Problem details = When you transcribe the lines below, keep every word the same and leave the pictures behind.

★ ★ ★ ★

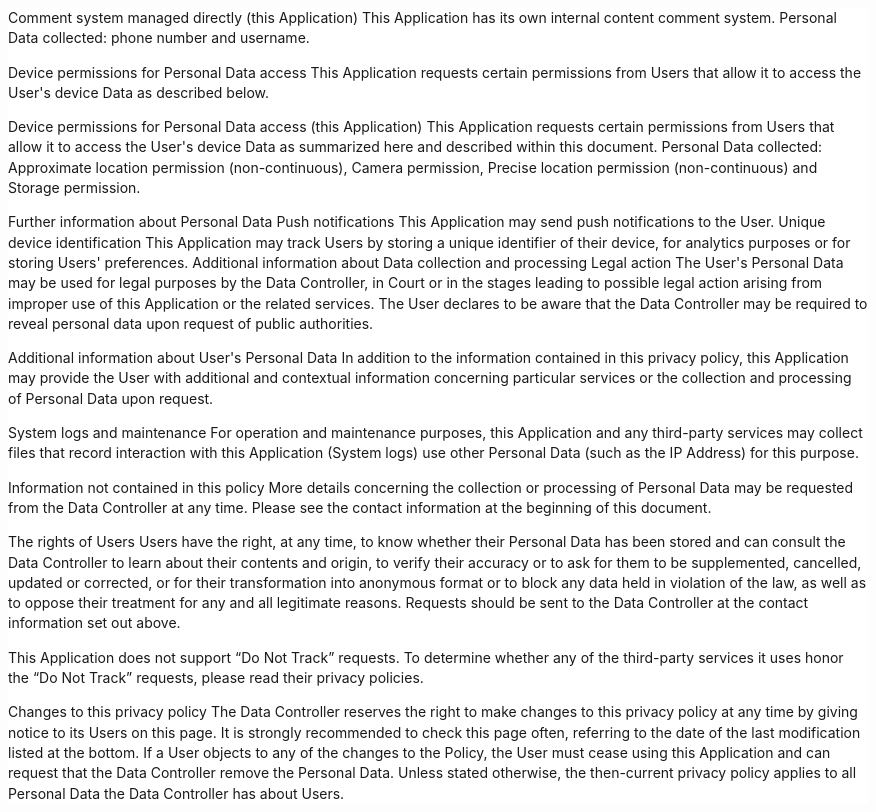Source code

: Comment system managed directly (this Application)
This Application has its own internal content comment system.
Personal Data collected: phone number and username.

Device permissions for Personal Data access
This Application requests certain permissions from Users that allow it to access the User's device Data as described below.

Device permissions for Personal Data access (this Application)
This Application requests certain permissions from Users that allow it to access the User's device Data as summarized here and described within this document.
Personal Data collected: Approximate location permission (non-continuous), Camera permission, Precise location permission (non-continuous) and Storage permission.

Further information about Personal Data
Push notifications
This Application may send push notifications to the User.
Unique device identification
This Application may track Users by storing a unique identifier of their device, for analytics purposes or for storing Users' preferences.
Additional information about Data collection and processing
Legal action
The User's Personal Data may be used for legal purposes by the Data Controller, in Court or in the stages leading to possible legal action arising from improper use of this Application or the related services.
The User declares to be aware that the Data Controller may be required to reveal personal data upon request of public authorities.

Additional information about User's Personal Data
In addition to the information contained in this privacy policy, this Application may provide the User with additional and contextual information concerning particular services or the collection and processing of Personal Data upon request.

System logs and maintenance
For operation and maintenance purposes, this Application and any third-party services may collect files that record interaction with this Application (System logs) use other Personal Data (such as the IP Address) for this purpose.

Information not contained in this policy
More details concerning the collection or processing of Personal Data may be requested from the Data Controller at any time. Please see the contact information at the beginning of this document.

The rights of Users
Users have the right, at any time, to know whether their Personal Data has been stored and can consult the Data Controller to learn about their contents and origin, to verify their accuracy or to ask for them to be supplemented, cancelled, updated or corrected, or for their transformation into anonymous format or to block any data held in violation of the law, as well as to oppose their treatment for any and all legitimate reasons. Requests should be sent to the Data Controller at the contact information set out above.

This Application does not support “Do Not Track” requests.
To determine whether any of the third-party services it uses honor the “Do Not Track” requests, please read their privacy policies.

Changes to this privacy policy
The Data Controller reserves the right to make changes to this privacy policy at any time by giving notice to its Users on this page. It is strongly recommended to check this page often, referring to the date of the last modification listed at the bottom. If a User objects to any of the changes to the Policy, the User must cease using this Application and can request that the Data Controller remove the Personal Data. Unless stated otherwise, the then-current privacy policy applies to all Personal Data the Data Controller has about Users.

★ ★ ★ ★

Expected answer =
Source code

: Comment system managed directly (this Application)
This Application has its own internal content comment system.
Personal Data collected: phone number and username.

Device permissions for Personal Data access
This Application requests certain permissions from Users that allow it to access the User's device Data as described below.

Device permissions for Personal Data access (this Application)
This Application requests certain permissions from Users that allow it to access the User's device Data as summarized here and described within this document.
Personal Data collected: Approximate location permission (non-continuous), Camera permission, Precise location permission (non-continuous) and Storage permission.

Further information about Personal Data
Push notifications
This Application may send push notifications to the User.
Unique device identification
This Application may track Users by storing a unique identifier of their device, for analytics purposes or for storing Users' preferences.
Additional information about Data collection and processing
Legal action
The User's Personal Data may be used for legal purposes by the Data Controller, in Court or in the stages leading to possible legal action arising from improper use of this Application or the related services.
The User declares to be aware that the Data Controller may be required to reveal personal data upon request of public authorities.

Additional information about User's Personal Data
In addition to the information contained in this privacy policy, this Application may provide the User with additional and contextual information concerning particular services or the collection and processing of Personal Data upon request.

System logs and maintenance
For operation and maintenance purposes, this Application and any third-party services may collect files that record interaction with this Application (System logs) use other Personal Data (such as the IP Address) for this purpose.

Information not contained in this policy
More details concerning the collection or processing of Personal Data may be requested from the Data Controller at any time. Please see the contact information at the beginning of this document.

The rights of Users
Users have the right, at any time, to know whether their Personal Data has been stored and can consult the Data Controller to learn about their contents and origin, to verify their accuracy or to ask for them to be supplemented, cancelled, updated or corrected, or for their transformation into anonymous format or to block any data held in violation of the law, as well as to oppose their treatment for any and all legitimate reasons. Requests should be sent to the Data Controller at the contact information set out above.

This Application does not support “Do Not Track” requests.
To determine whether any of the third-party services it uses honor the “Do Not Track” requests, please read their privacy policies.

Changes to this privacy policy
The Data Controller reserves the right to make changes to this privacy policy at any time by giving notice to its Users on this page. It is strongly recommended to check this page often, referring to the date of the last modification listed at the bottom. If a User objects to any of the changes to the Policy, the User must cease using this Application and can request that the Data Controller remove the Personal Data. Unless stated otherwise, the then-current privacy policy applies to all Personal Data the Data Controller has about Users.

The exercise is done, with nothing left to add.